Antibiotic names are given as abbreviations, in accordance with those established by the American Society for Microbiology (link).

When there are no previous visits to the given location in the given time window, these features will default to 0.

#### Prior visits to skilled nursing facilities

We also include a feature for whether or not a patient has been to a skilled nursing facility in the past 7, 14, 30, and 90 days. Thus custom feature is included as:

• custom [TIME WINDOW] - nursing home.

These are defined as either of the following: (a) CPT code in the range 99304-99318, or (b) "nursing facility" included in the procedure description.

#### Other infection sites

All specimens in this dataset are from the urinary tract. However, some patients have other specimens collected (on the same day as the urinary specimen) from other infection sites. We encode this information using the binary features included as:

• infection_sites - [INFECTION SITE].

#### Prior procedures

Each feature in this category is a binary indicator for whether a patient previously received a specific procedure in a time window preceding the current specimen. For each procedure of interest, we construct binary indicators for the presence of each procedure in the window of 0 - 180 days preceding specimen collection. This includes procedures up until the date of specimen collection (inclusive).
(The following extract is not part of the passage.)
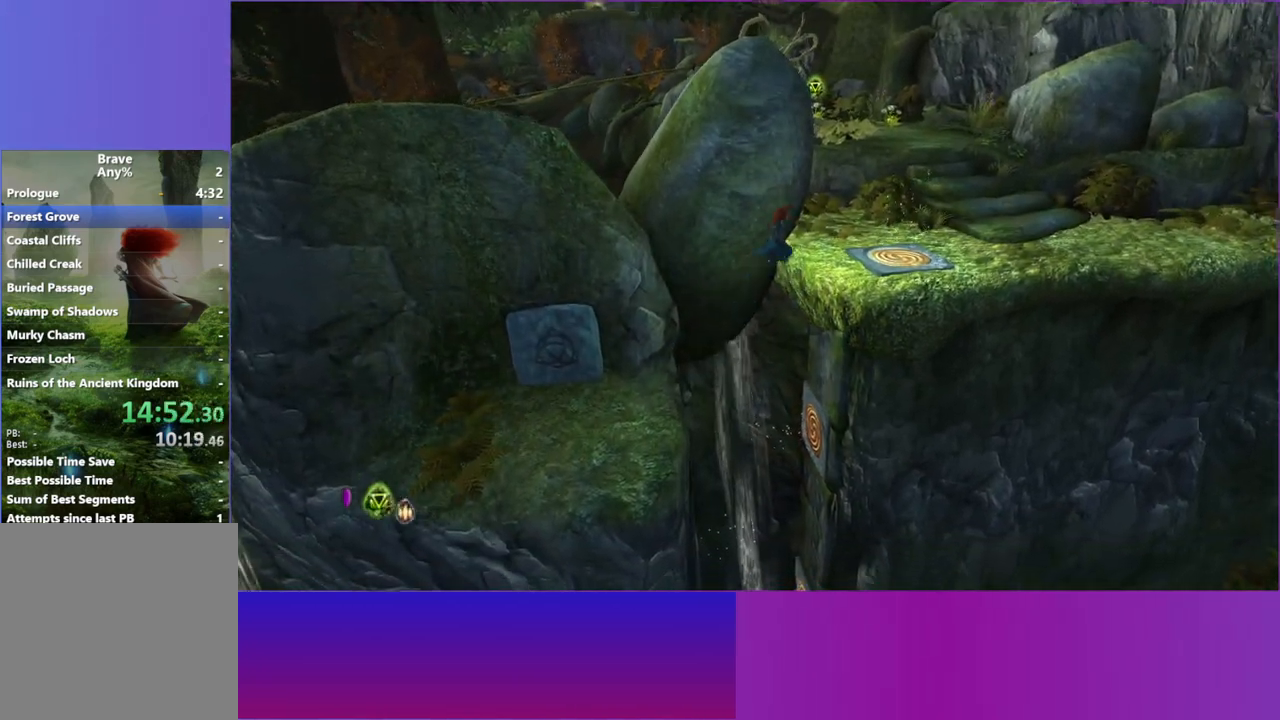
{"buttons": [], "left_stick": "up-right", "right_stick": "center", "events": [[100, "A", "down"], [200, "A", "up"], [283, "left_stick", "up-right"]]}
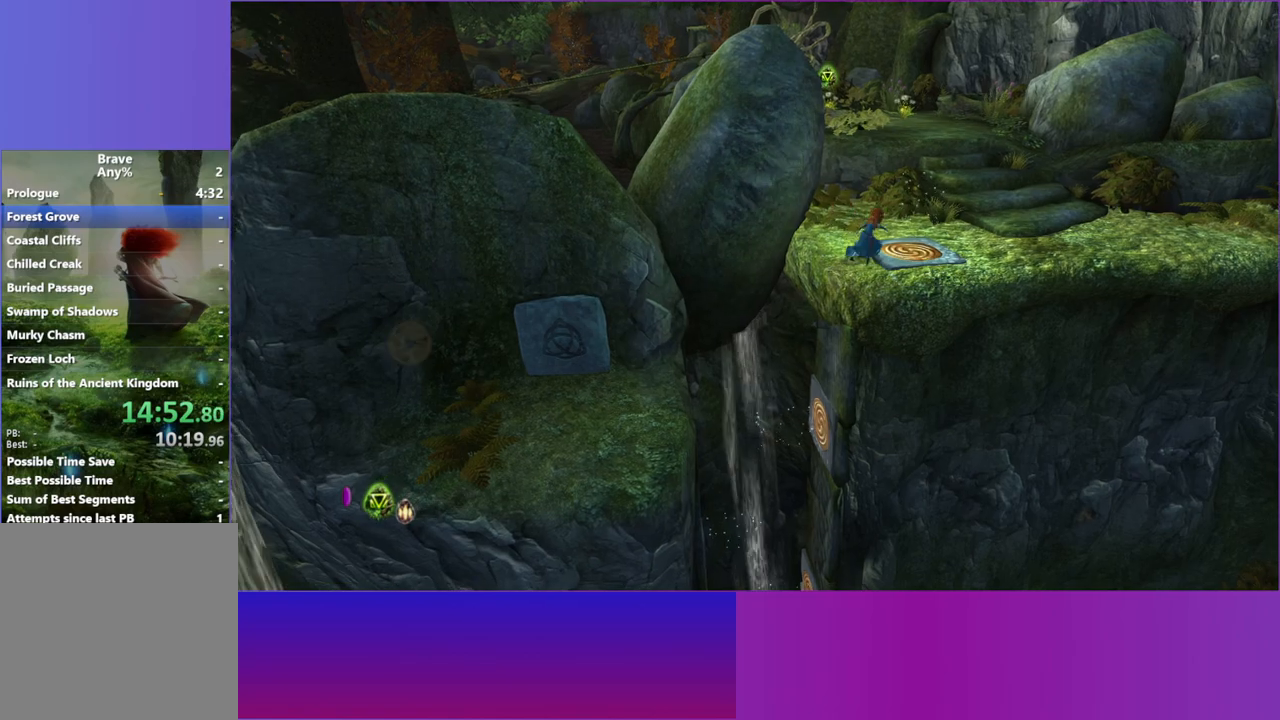
{"buttons": [], "left_stick": "up-right", "right_stick": "center", "events": [[17, "L2", "down"], [150, "L2", "up"], [167, "left_stick", "up"], [317, "left_stick", "up-right"], [383, "A", "down"], [483, "A", "up"]]}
These column names are of the form:

• procedure 180 - had cvc: Placement of a central venous catheter (CVC), defined as either (a) CPT code in 36555-36598, (b) ICD9 code 38.97 or in 999.31-999.33, or (c) "central venous catheter" included in the procedure description.
• procedure 180 - had surgery: Any surgical procedure, defined as either (a) CPT code in 10021-69990, or (b) "surgery" or "surgical" included in the procedure description.
• procedure 180 - had mechanical ventilation: Mechanical ventilation, defined as "ventilation" included in the procedure description.
• procedure 180 - had hemodialysis: Hemodialysis, defined as either (a) CPT code in 90935-90940 or (b) "hemodialysis" but not "than hemodialysis" included in the procedure description.
• procedure 180 - had parenteral nutrition: Parenteral nutrition, defined as "parenteral" and "nutrition" included (in that order) in the procedure description.
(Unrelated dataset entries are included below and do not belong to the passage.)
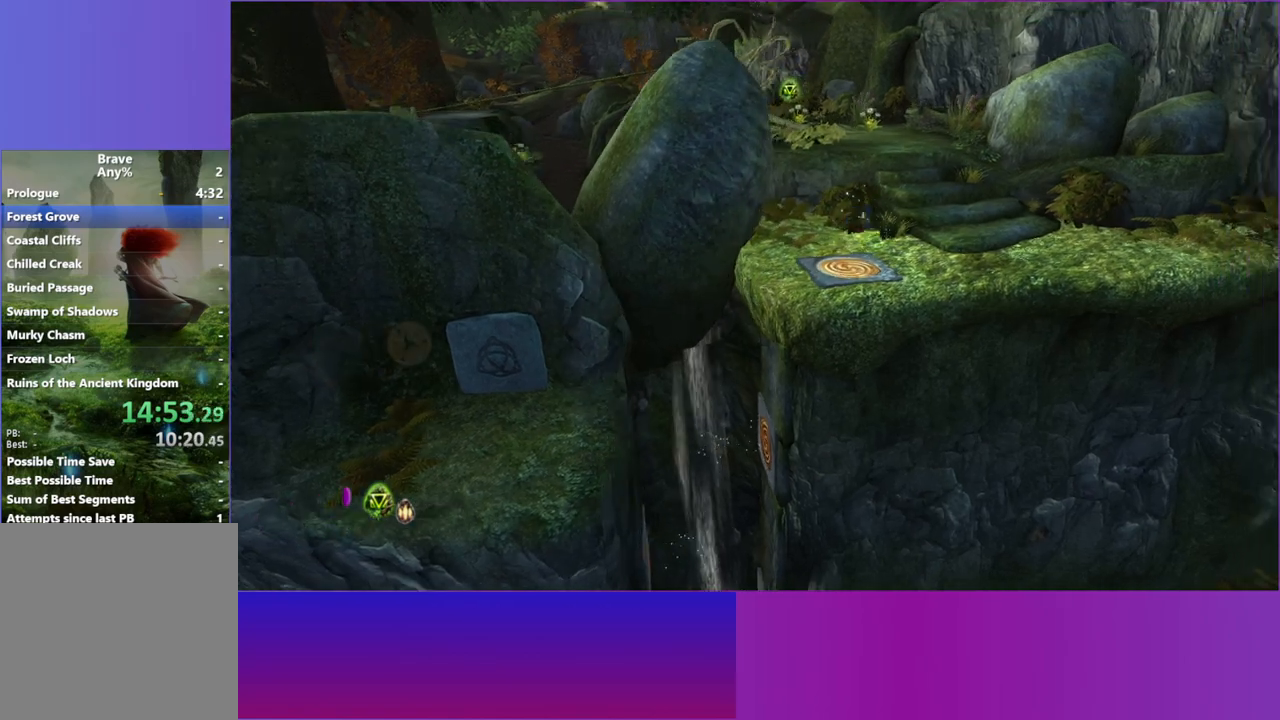
{"buttons": ["A"], "left_stick": "up-right", "right_stick": "center", "events": [[117, "A", "down"], [167, "A", "up"], [300, "A", "down"], [367, "A", "up"], [467, "A", "down"]]}
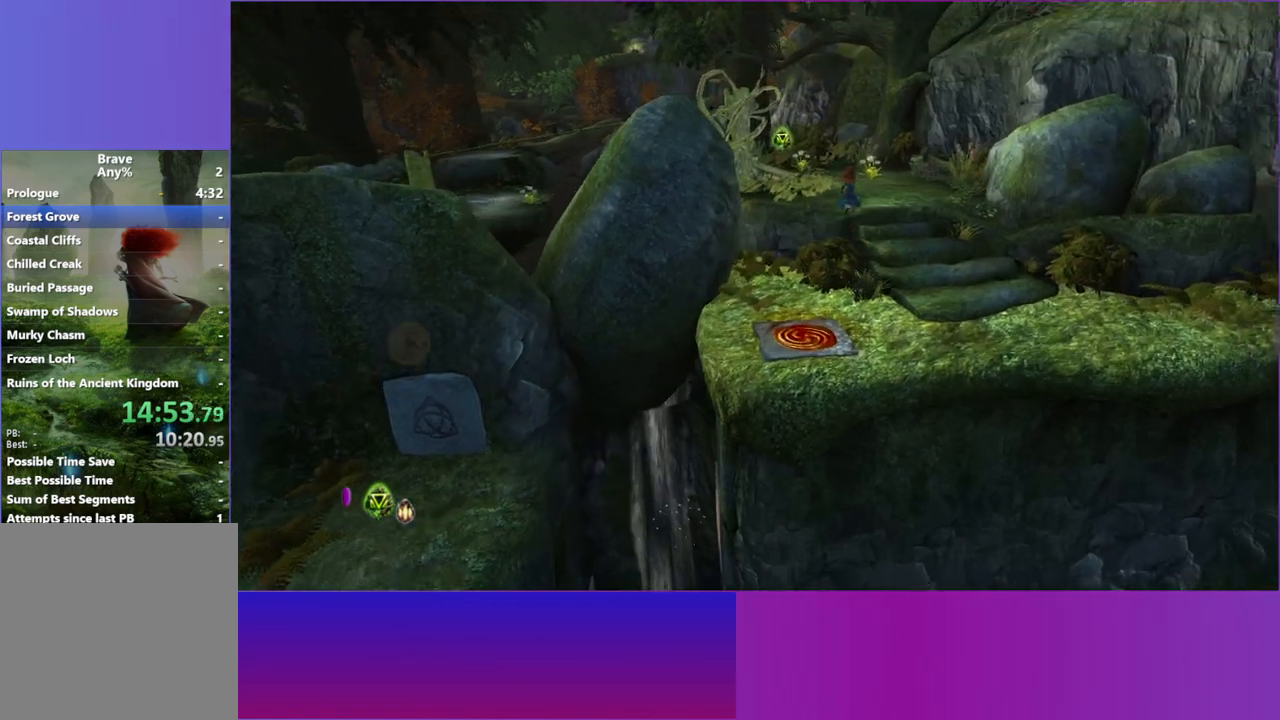
{"buttons": [], "left_stick": "up", "right_stick": "up-left", "events": [[50, "A", "up"], [150, "right_stick", "left"], [200, "right_stick", "up-left"], [400, "left_stick", "up"]]}
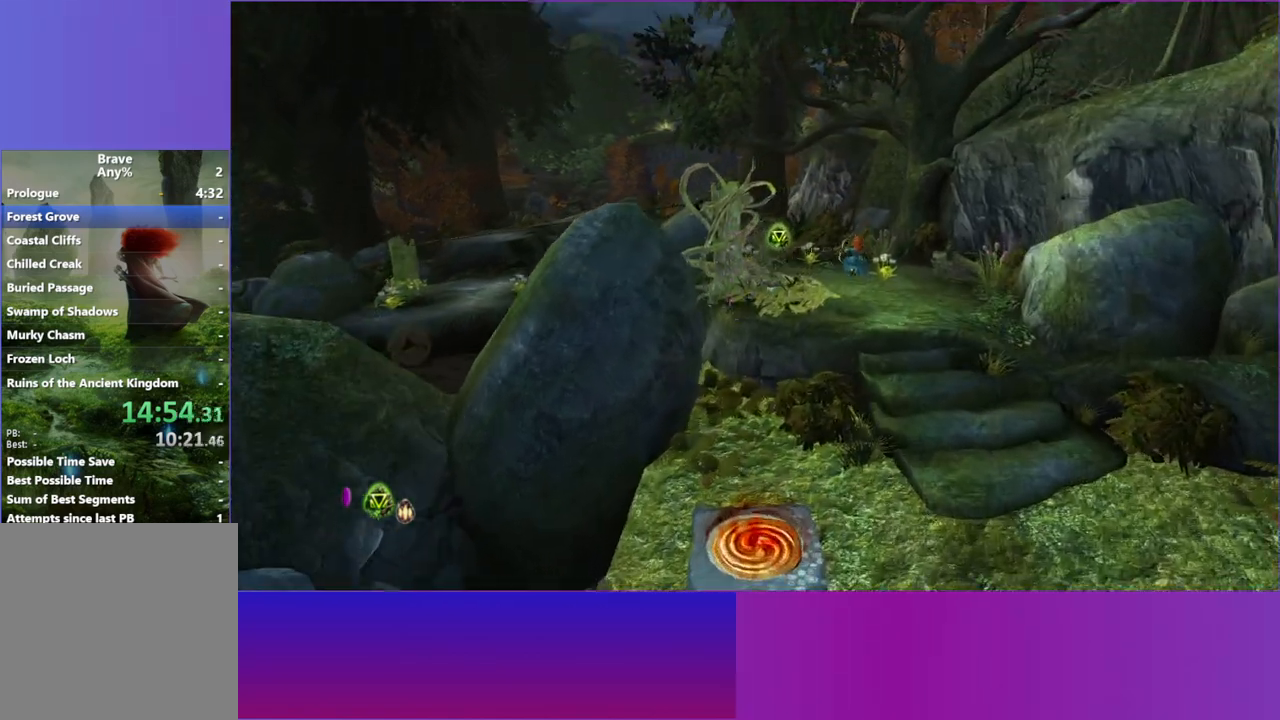
{"buttons": [], "left_stick": "left", "right_stick": "up-left", "events": [[167, "left_stick", "up-left"], [300, "left_stick", "up"], [483, "left_stick", "left"]]}
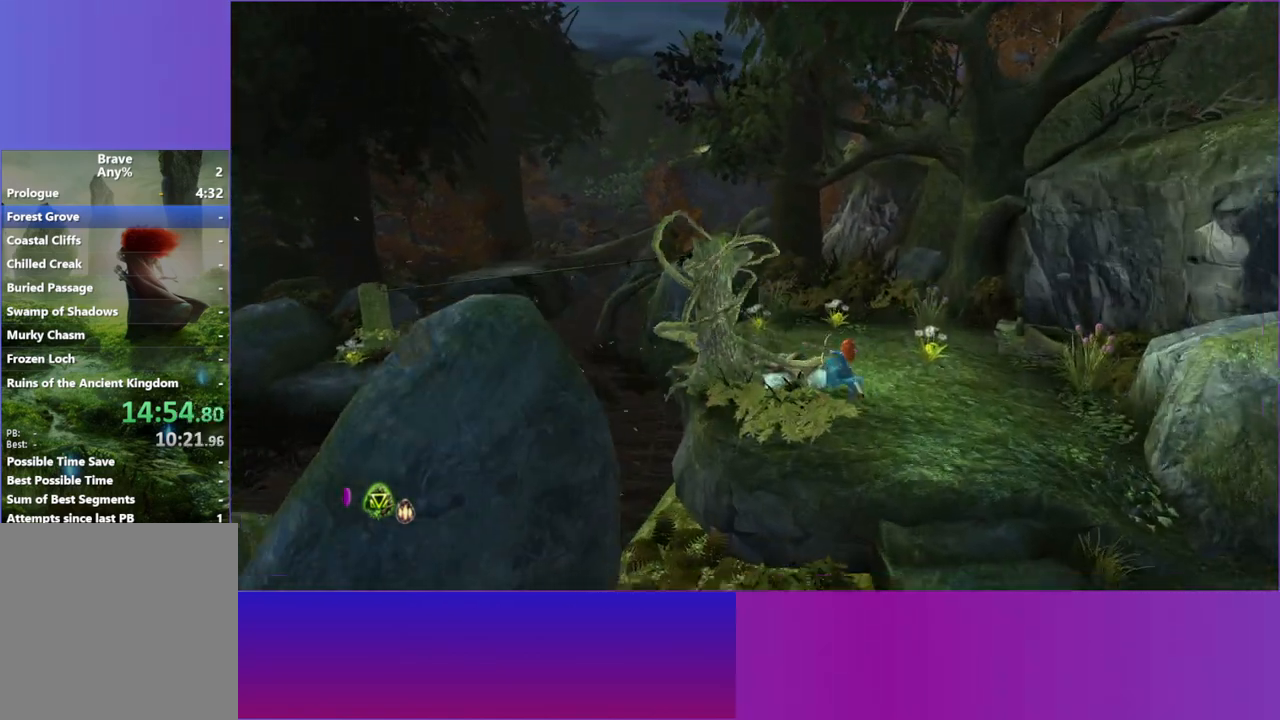
{"buttons": [], "left_stick": "center", "right_stick": "center", "events": [[17, "left_stick", "down-left"], [150, "left_stick", "up-left"], [233, "right_stick", "center"], [333, "Y", "down"], [367, "left_stick", "center"], [450, "Y", "up"]]}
Note: The uncomplicated UTI cohort is defined to exclude any specimen where any of these features are present in the past 90 days. Hence, these features should be interpreted as giving information on the window of 91-180 days for uncomplicated UTIs.

## Usage Notes

This dataset is a de-identified version of the dataset used in Kanjilal et al [3]. Detailed documentation is hosted on the project website clinicalml.org/data/amr-dataset, which also contains links to publications and software that make use of this dataset.

## Acknowledgements

This work was supported by a Massachusetts General Hospital – Massachusetts Institute of Technology Grand Challenges Award (S.K., M.O., S.B., H.Z) and a National Science Foundation CAREER award #1350965 (S.B., D.S.). This work was also supported in part by Office of Naval Research Award No. N00014-17-1-2791 (M.O.).  Finally, this work was also conducted with the support of a KL2 award (an appointed KL2 award) from Harvard Catalyst (S.K.) | The Harvard Clinical and Translational Science Center (National Center for Advancing Translational Sciences, National Institutes of Health Award KL2 TR002542). The content is solely the responsibility of the authors and does not necessarily represent the official views of Harvard Catalyst, Harvard University and its affiliated academic healthcare centers, or the National Institutes of Health.

## Conflicts of Interest

The authors declare no conflicts of interest

## References

1. H. Quan et al., “Coding algorithms for defining comorbidities in ICD-9-CM and ICD-10 Administrative Data,” Med. Care, vol. 43, no. 11, 2005.
2. CLSI. M100 performance standards for antimicrobial susceptibility testing. 2017.
3. Kanjilal S., Oberst M., Boominathan S., Zhou H., Hooper D.C., Sontag D. (2020). A decision algorithm to promote outpatient antimicrobial stewardship for uncomplicated urinary tract infection. Science Translational Medicine, Volume 12, Issue 568. http://doi.org/10.1126/scitranslmed.aay5067

##### Access

Access Policy:
Only credentialed users who sign the specified DUA can access the files.